After Gov. Robert Bentley paraded his affair in front of her, Dianne Bentley said “Enough.”
Alabama’s first lady has filed for divorce from Gov Robert Bentley, saying their 50-year marriage has suffered an ‘irretrievable breakdown’.
The complaint, filed on Friday, says that attempts at reconciliation are futile and that the couple has been living apart since January.
A lawyer for Alabama first lady Dianne Bentley wrote that her client says ‘there is such a complete incompatibility of temperament that the parties can no longer live together’.

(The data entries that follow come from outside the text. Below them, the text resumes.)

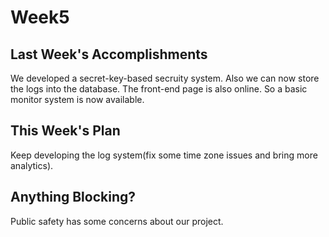 # Week5
## Last Week's Accomplishments
We developed a secret-key-based secruity system. Also we can now store the logs into the database.
The front-end page is also online. So a basic monitor system is now available.

## This Week's Plan
Keep developing the log system(fix some time zone issues and bring more analytics).

## Anything Blocking?
Public safety has some concerns about our project.
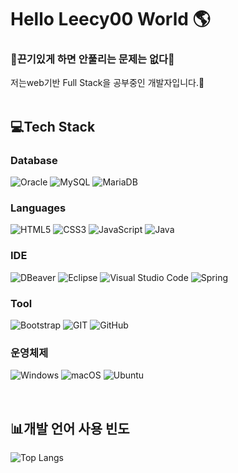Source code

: <h1>Hello Leecy00 World 🌎</h1> 
<h3>💪끈기있게 하면 안풀리는 문제는 없다💪</h3>
저는web기반 Full Stack을 공부중인 개발자입니다.👀 <br> <br>

<h2>💻Tech Stack</h2>

<h3>Database</h3>


![Oracle](https://img.shields.io/badge/Oracle-F80000?style=for-the-badge&logo=Oracle&logoColor=white)  ![MySQL](https://img.shields.io/badge/mysql-4479A1.svg?style=for-the-badge&logo=mysql&logoColor=white)  ![MariaDB](https://img.shields.io/badge/MariaDB-003545?style=for-the-badge&logo=mariadb&logoColor=white)  

<h3>Languages</h3>


![HTML5](https://img.shields.io/badge/html5-%23E34F26.svg?style=for-the-badge&logo=html5&logoColor=white)  ![CSS3](https://img.shields.io/badge/css3-%231572B6.svg?style=for-the-badge&logo=css3&logoColor=white)  ![JavaScript](https://img.shields.io/badge/JavaScript-F7DF1E?style=for-the-badge&logo=JavaScript&logoColor=white)  ![Java](https://img.shields.io/badge/java-%23ED8B00.svg?style=for-the-badge&logo=openjdk&logoColor=white)



<h3>IDE</h3>


 ![DBeaver](https://img.shields.io/badge/DBeaver-382923?style=for-the-badge&logo=DBeaver&logoColor=white)  ![Eclipse](https://img.shields.io/badge/Eclipse-2C2255?style=for-the-badge&logo=eclipse&logoColor=white)  ![Visual Studio Code](https://img.shields.io/badge/Visual%20Studio%20Code-0078d7.svg?style=for-the-badge&logo=visual-studio-code&logoColor=white)  ![Spring](https://img.shields.io/badge/Spring-6DB33F?style=for-the-badge&logo=spring&logoColor=white)


<h3>Tool</h3>


![Bootstrap](https://img.shields.io/badge/Bootstrap-563D7C?style=for-the-badge&logo=bootstrap&logoColor=white)  ![GIT](https://img.shields.io/badge/GIT-E44C30?style=for-the-badge&logo=git&logoColor=white)  ![GitHub](https://img.shields.io/badge/github-%23121011.svg?style=for-the-badge&logo=github&logoColor=white)


<h3>운영체제</h3>


![Windows](https://img.shields.io/badge/Windows-0078D6?style=for-the-badge&logo=windows&logoColor=white)   ![macOS](https://img.shields.io/badge/mac%20os-000000?style=for-the-badge&logo=macos&logoColor=F0F0F0)  ![Ubuntu](https://img.shields.io/badge/Ubuntu-E95420?style=for-the-badge&logo=ubuntu&logoColor=white)


 <br>
<h2>📊개발 언어 사용 빈도</h2>


![Top Langs](https://github-readme-stats.vercel.app/api/top-langs/?username=sonnnjh&layout=compact) 
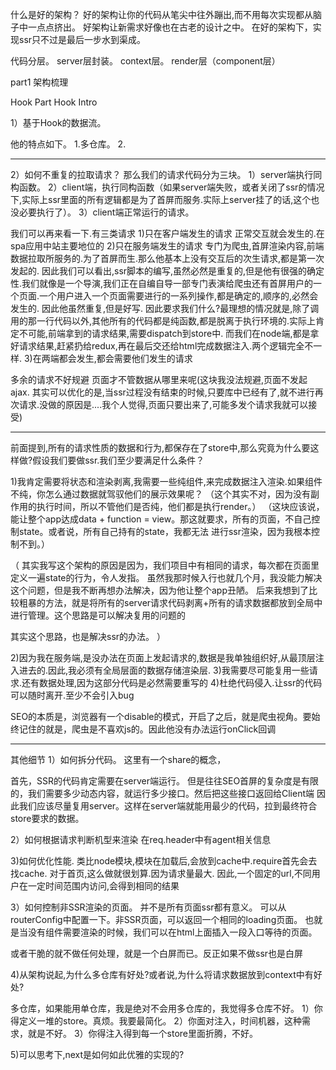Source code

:  什么是好的架构？
好的架构让你的代码从笔尖中往外蹦出,而不用每次实现都从脑子中一点点挤出。
好架构让新需求好像也在古老的设计之中。
在好的架构下，实现ssr只不过是最后一步水到渠成。

代码分层。
server层封装。
context层。
render层（component层）


part1
架构梳理


Hook Part
Hook Intro


1）基于Hook的数据流。

他的特点如下。
1.多仓库。
2.

----




2）如何不重复的拉取请求？
那么我们的请求代码分为三块。
1）server端执行同构函数。
2）client端，执行同构函数（如果server端失败，或者关闭了ssr的情况下,实际上ssr里面的所有逻辑都是为了首屏而服务.实际上server挂了的话,这个也没必要执行了）。
3）client端正常运行的请求。

我们可以再来看一下.有三类请求
1)只在客户端发生的请求
正常交互就会发生的.在spa应用中站主要地位的
2)只在服务端发生的请求
专门为爬虫,首屏渲染内容,前端数据拉取所服务的.为了首屏而生.那么他基本上没有交互后的次生请求,都是第一次发起的.
因此我们可以看出,ssr脚本的编写,虽然必然是重复的,但是他有很强的确定性.我们就像是一个导演,我们正在自编自导一部专门表演给爬虫还有首屏用户的一个页面.一个用户进入一个页面需要进行的一系列操作,都是确定的,顺序的,必然会发生的.
因此他虽然重复,但是好写.
因此要求我们什么?最理想的情况就是,除了调用的那一行代码以外,其他所有的代码都是纯函数,都是脱离于执行环境的.实际上肯定不可能,前端拿到的请求结果,需要dispatch到store中.
而我们在node端,都是拿好请求结果,赶紧扔给redux,再在最后交还给html完成数据注入.两个逻辑完全不一样.
3)在两端都会发生,都会需要他们发生的请求

多余的请求不好规避
页面才不管数据从哪里来呢(这块我没法规避,页面不发起ajax.
其实可以优化的是,当ssr过程没有结束的时候,只要库中已经有了,就不进行再次请求.没做的原因是....我个人觉得,页面只要出来了,可能多发个请求我就可以接受)






---

前面提到,所有的请求性质的数据和行为,都保存在了store中,那么究竟为什么要这样做?假设我们要做ssr.我们至少要满足什么条件？

1)我肯定需要将状态和渲染剥离,我需要一些纯组件,来完成数据注入渲染.如果组件不纯，你怎么通过数据就驾驭他们的展示效果呢？
（这个其实不对，因为没有副作用的执行时间，所以不管他们是否纯，他们都是执行render。）
（这块应该说，能让整个app达成data + function = view。那这就要求，所有的页面，不自己控制state。或者说，所有自己持有的state，我都无法
进行ssr渲染，因为我根本控制不到。）

（
其实我写这个架构的原因是因为，我们项目中有相同的请求，每次都在页面里定义一遍state的行为，令人发指。
虽然我那时候入行也就几个月，我没能力解决这个问题，但是我不断再想办法解决，因为他让整个app丑陋。
后来我想到了比较粗暴的方法，就是将所有的server请求代码剥离+所有的请求数据都放到全局中进行管理。这个思路是可以解决复用的问题的

其实这个思路，也是解决ssr的办法。
）

2)因为我在服务端,是没办法在页面上发起请求的,数据是我单独组织好,从最顶层注入进去的.因此,我必须有全局层面的数据存储渲染层.
3)我需要尽可能复用一些请求.还有数据处理,因为这部分代码是必然需要重写的
4)杜绝代码侵入.让ssr的代码可以随时离开.至少不会引入bug

SEO的本质是，浏览器有一个disable的模式，开启了之后，就是爬虫视角。要始终记住的就是，爬虫是不喜欢js的。因此他没有办法运行onClick回调


----

其他细节
1）如何拆分代码。
这里有一个share的概念，

首先，SSR的代码肯定需要在server端运行。
但是往往SEO首屏的复杂度是有限的，我们需要多少动态内容，就运行多少接口。然后把这些接口返回给Client端
因此我们应该尽量复用server。这样在server端就能用最少的代码，拉到最终符合store要求的数据。

2）如何根据请求判断机型来渲染
在req.header中有agent相关信息

3)如何优化性能.
类比node模块,模块在加载后,会放到cache中.require首先会去找cache.
对于首页,这么做就很划算.因为请求量最大.
因此,一个固定的url,不同用户在一定时间范围内访问,会得到相同的结果


3）如何控制非SSR渲染的页面。
并不是所有页面ssr都有意义。
可以从routerConfig中配置一下。非SSR页面，可以返回一个相同的loading页面。
也就是当没有组件需要渲染的时候，我们可以在html上面插入一段入口等待的页面。

或者干脆的就不做任何处理，就是一个白屏而已。反正如果不做ssr也是白屏

4)从架构说起,为什么多仓库有好处?或者说,为什么将请求数据放到context中有好处?

多仓库，如果能用单仓库，我是绝对不会用多仓库的，我觉得多仓库不好。
1）你得定义一堆的store。真烦。我要最简化。
2）你面对注入，时间机器，这种需求，就是不好。
3）你得注入得到每一个store里面折腾，不好。


5)可以思考下,next是如何如此优雅的实现的?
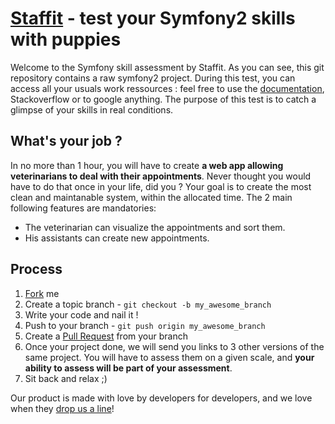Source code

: [Staffit](https://www.staffit.co) - test your Symfony2 skills with puppies
===================================

Welcome to the Symfony skill assessment by Staffit. As you can see, this git repository contains a raw symfony2 project. During this test, you can access all your usuals work ressources : feel free to use the [documentation](http://symfony.com/doc/current/index.html), Stackoverflow or to google anything. The purpose of this test is to catch a glimpse of your skills in real conditions. 

What's your job ?
-----------------
In no more than 1 hour, you will have to create **a web app allowing veterinarians to deal with their appointments**. Never thought you would have to do that once in your life, did you ? 
Your goal is to create the most clean and maintanable system, within the allocated time. The 2 main following features are mandatories: 
- The veterinarian can visualize the appointments and sort them.
- His assistants can create new appointments. 

Process
-------
1. [Fork](https://help.github.com/articles/fork-a-repo) me
2. Create a topic branch - `git checkout -b my_awesome_branch`
3. Write your code and nail it !
4. Push to your branch - `git push origin my_awesome_branch`
5. Create a [Pull Request](http://help.github.com/pull-requests/) from your branch
6. Once your project done, we will send you links to 3 other versions of the same project. You will have to assess them on a given scale, and **your ability to assess will be part of your assessment**.
7. Sit back and relax ;) 

Our product is made with love by developers for developers, and we love when they [drop us a line](mailto:contact@staffit.co)!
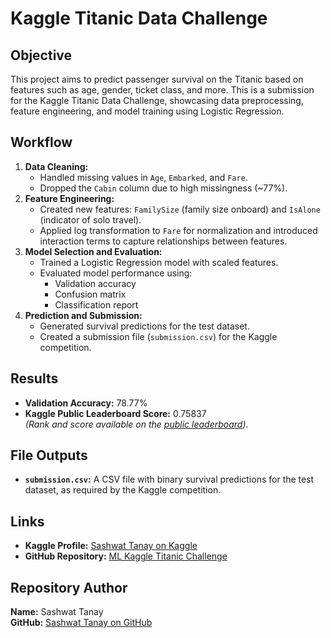 # Kaggle Titanic Data Challenge

## Objective
This project aims to predict passenger survival on the Titanic based on features such as age, gender, ticket class, and more. This is a submission for the Kaggle Titanic Data Challenge, showcasing data preprocessing, feature engineering, and model training using Logistic Regression.

## Workflow
1. **Data Cleaning:**
   - Handled missing values in `Age`, `Embarked`, and `Fare`.
   - Dropped the `Cabin` column due to high missingness (~77%).
2. **Feature Engineering:**
   - Created new features: `FamilySize` (family size onboard) and `IsAlone` (indicator of solo travel).
   - Applied log transformation to `Fare` for normalization and introduced interaction terms to capture relationships between features.
3. **Model Selection and Evaluation:**
   - Trained a Logistic Regression model with scaled features.
   - Evaluated model performance using:
     - Validation accuracy
     - Confusion matrix
     - Classification report
4. **Prediction and Submission:**
   - Generated survival predictions for the test dataset.
   - Created a submission file (`submission.csv`) for the Kaggle competition.

## Results
- **Validation Accuracy:** 78.77%
- **Kaggle Public Leaderboard Score:** 0.75837  
  *(Rank and score available on the [public leaderboard](https://www.kaggle.com/competitions/titanic/leaderboard))*.

## File Outputs
- **`submission.csv`:** A CSV file with binary survival predictions for the test dataset, as required by the Kaggle competition.

## Links
- **Kaggle Profile:** [Sashwat Tanay on Kaggle](https://www.kaggle.com/sashwattanay)  
- **GitHub Repository:** [ML Kaggle Titanic Challenge](https://github.com/sashwattanay/ML-Kaggle-Titanic-Challenge)

## Repository Author
**Name:** Sashwat Tanay  
**GitHub:** [Sashwat Tanay on GitHub](https://github.com/sashwattanay)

Robert resigned after a salaciously damning report revealed an alleged long-term affair between him and his former senior political adviser, Rebekah Mason. He reportedly violated a number of campaign finance and state ethics laws while pursuing his extramarital relationship with Mason.
The former first lady of Alabama initially suspected something was wrong in her marriage way back in 2013, when she noticed Mason was regularly texting the governor off-hours about non-work-related matters. However, Dianne didn’t find her smoking gun until February 2014.
As she sat at a dinner table with both Robert and his mistress during the National Governor’s Association in Washington DC, Dianne noticed her husband had sent an extremely flirtatious text to Mason: I can’t take my eyes off of you. How Dianne managed to swallow the pain of officially realizing, in public, that her husband was cheating on her with his adviser, I’ll never understand. Robert continued to be horrendously bad at covering up his affair with Mason. In the spring of 2014, he accidentally texted his wife saying, “I love you, Rebekah.” But his worst mistake, by far, had to be when the former governor gave Dianne his state-issued iPad.
Apparently, the 74-year-old was utterly oblivious to the fact that the device was synced with his state-issued iPhone, and any texts sent from the phone would also be accessible on the iPad.
Though Dianne filed for divorce in 2015, she didn’t hand over the evidence to the ethics committee until 2016. While the texts and audio certainly damaged Robert’s reputation, his desperate and sketchy attempts to cover up the affair ultimately sealed his fate. According to the report, he used his bodyguard and law enforcement to intimidate people who knew about the affair into silence.
The former governor of Alabama officially resigned on Monday, April 10, and pleaded guilty to two misdemeanor charges. He’s since said he will never run for or occupy public office again.